[Date Prev][Date Next][Thread Prev][Thread Next][Date Index][Thread Index]

Re: [Xen-devel] [PATCH 7/7] x86: add iommu_ops to map and unmap pages, and also to flush the IOTLB



> -----Original Message-----
> From: Jan Beulich [mailto:JBeulich@xxxxxxxx]
> Sent: 19 March 2018 15:12
> To: Paul Durrant <Paul.Durrant@xxxxxxxxxx>
> Cc: Andrew Cooper <Andrew.Cooper3@xxxxxxxxxx>; Wei Liu
> <wei.liu2@xxxxxxxxxx>; George Dunlap <George.Dunlap@xxxxxxxxxx>; Ian
> Jackson <Ian.Jackson@xxxxxxxxxx>; Stefano Stabellini
> <sstabellini@xxxxxxxxxx>; xen-devel@xxxxxxxxxxxxxxxxxxxx; Konrad Rzeszutek
> Wilk <konrad.wilk@xxxxxxxxxx>; Tim (Xen.org) <tim@xxxxxxx>
> Subject: Re: [PATCH 7/7] x86: add iommu_ops to map and unmap pages, and
> also to flush the IOTLB
> 
> >>> On 12.02.18 at 11:47, <paul.durrant@xxxxxxxxxx> wrote:
> > This patch adds iommu_ops to allow a domain with control_iommu
> privilege
> > to map and unmap pages from any guest over which it has mapping
> privilege
> > in the IOMMU.

▶ DATA RECORDS
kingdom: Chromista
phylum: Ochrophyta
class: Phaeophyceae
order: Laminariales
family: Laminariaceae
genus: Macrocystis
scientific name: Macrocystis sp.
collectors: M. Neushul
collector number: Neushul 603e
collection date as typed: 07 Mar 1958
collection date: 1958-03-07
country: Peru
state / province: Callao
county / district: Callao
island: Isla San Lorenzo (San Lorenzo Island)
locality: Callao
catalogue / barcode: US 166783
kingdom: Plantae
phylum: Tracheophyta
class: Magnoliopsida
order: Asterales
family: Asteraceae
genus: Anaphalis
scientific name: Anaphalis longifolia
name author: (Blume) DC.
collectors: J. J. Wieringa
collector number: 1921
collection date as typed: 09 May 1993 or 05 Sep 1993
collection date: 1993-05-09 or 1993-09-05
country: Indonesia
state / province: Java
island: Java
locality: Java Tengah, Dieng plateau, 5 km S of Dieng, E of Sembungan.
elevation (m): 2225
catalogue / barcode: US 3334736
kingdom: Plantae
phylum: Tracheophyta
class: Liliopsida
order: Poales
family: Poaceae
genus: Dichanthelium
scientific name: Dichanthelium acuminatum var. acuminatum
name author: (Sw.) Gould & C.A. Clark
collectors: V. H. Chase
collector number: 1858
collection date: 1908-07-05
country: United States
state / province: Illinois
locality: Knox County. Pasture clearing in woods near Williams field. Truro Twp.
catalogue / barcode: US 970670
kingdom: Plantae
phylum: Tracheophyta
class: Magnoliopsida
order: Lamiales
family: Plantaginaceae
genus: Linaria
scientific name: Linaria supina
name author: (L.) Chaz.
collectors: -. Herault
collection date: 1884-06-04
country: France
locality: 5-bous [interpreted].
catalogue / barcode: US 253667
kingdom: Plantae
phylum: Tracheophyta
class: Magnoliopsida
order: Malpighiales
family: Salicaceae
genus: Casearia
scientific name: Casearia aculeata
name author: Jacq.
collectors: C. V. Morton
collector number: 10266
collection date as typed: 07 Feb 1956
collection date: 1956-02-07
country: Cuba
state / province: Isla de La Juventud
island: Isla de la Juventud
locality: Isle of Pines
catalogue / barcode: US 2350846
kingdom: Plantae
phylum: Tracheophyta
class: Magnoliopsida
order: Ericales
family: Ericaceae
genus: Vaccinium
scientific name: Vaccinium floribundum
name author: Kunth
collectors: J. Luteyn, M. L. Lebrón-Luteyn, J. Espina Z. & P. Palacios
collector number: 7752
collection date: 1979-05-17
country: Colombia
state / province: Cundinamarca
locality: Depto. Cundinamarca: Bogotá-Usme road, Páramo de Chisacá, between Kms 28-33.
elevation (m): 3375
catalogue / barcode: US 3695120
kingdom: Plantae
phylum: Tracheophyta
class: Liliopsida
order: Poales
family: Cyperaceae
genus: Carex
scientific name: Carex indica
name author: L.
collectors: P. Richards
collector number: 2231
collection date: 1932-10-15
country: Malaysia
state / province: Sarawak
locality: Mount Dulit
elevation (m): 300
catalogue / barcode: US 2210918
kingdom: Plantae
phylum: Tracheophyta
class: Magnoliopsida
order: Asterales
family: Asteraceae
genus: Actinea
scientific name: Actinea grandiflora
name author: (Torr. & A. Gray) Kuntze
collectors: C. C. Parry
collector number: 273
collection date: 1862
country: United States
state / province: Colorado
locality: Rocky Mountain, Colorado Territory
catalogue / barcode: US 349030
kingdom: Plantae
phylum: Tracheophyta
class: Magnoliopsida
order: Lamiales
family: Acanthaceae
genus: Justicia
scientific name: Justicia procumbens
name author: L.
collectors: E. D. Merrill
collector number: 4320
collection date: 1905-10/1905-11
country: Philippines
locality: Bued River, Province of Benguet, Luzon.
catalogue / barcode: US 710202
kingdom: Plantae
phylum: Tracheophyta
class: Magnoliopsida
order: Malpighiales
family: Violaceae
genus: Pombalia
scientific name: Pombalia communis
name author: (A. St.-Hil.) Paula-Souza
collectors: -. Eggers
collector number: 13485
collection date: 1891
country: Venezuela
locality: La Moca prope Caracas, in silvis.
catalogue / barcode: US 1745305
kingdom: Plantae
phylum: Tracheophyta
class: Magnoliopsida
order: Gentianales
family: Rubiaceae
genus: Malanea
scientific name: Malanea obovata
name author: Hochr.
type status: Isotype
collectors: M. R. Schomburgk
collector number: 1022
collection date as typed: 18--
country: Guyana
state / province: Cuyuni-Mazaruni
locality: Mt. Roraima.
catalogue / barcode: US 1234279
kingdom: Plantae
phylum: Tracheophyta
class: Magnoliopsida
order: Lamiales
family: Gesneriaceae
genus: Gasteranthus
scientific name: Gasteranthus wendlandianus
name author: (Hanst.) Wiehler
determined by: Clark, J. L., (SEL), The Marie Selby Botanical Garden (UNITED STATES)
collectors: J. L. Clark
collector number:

▶ WHAT THIS TASK INVOLVES
Pick up the mailing-list reply about the x86 iommu_ops patch right after its last quoted line and keep writing it.

▶ TASK OUTPUT
> > These operations implicitly disable IOTLB flushing so that the caller can
> > batch operations and then explicitly flush the IOTLB using the iommu_op
> > also added by this patch.
> 
> Can't this be abused for unmaps?

Hmm. I think we're ok. The calls just play with the CPU local flush disable 
flag so they should only disable anything resulting from the current hypercall. 
Manipulation of other IOMMU page tables (on behalf of other domains) should not 
be affected AFAICT. I'll double check though.

> 
> > --- a/xen/arch/x86/iommu_op.c
> > +++ b/xen/arch/x86/iommu_op.c
> > @@ -24,6 +24,174 @@
> >  #include <xen/hypercall.h>
> >  #include <xen/iommu.h>
> >
> > +/* Override macros from asm/page.h to make them work with mfn_t */
> > +#undef mfn_to_page
> > +#define mfn_to_page(mfn) __mfn_to_page(mfn_x(mfn))
> > +#undef page_to_mfn
> > +#define page_to_mfn(page) _mfn(__page_to_mfn(page))
> 
> I guess with Julien's this needs to go away, but it looks like his
> series hasn't landed yet.
> 

Yes, I'll remove this once that happens.

> > +struct check_rdm_ctxt {
> > +    bfn_t bfn;
> > +};
> > +
> > +static int check_rdm(xen_pfn_t start, xen_ulong_t nr, u32 id, void *arg)
> 
> uint32_t
> 

Yep.

> > +{
> > +    struct check_rdm_ctxt *ctxt = arg;
> > +
> > +    if ( bfn_x(ctxt->bfn) >= start &&
> > +         bfn_x(ctxt->bfn) < start + nr )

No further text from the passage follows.